**Instructions for the task**
Restate exactly, please, each line of the listing from the one with "Each object listed" to the last, including both.

**Records shown**
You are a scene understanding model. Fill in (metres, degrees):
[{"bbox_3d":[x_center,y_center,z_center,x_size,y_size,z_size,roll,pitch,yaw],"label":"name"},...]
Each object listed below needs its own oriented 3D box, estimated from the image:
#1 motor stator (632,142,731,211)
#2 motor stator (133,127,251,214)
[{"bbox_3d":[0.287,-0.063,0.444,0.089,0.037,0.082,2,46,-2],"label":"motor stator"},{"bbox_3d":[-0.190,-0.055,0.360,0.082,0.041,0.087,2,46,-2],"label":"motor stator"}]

**Reply**
Each object listed below needs its own oriented 3D box, estimated from the image:
#1 motor stator (632,142,731,211)
#2 motor stator (133,127,251,214)
[{"bbox_3d":[0.287,-0.063,0.444,0.089,0.037,0.082,2,46,-2],"label":"motor stator"},{"bbox_3d":[-0.190,-0.055,0.360,0.082,0.041,0.087,2,46,-2],"label":"motor stator"}]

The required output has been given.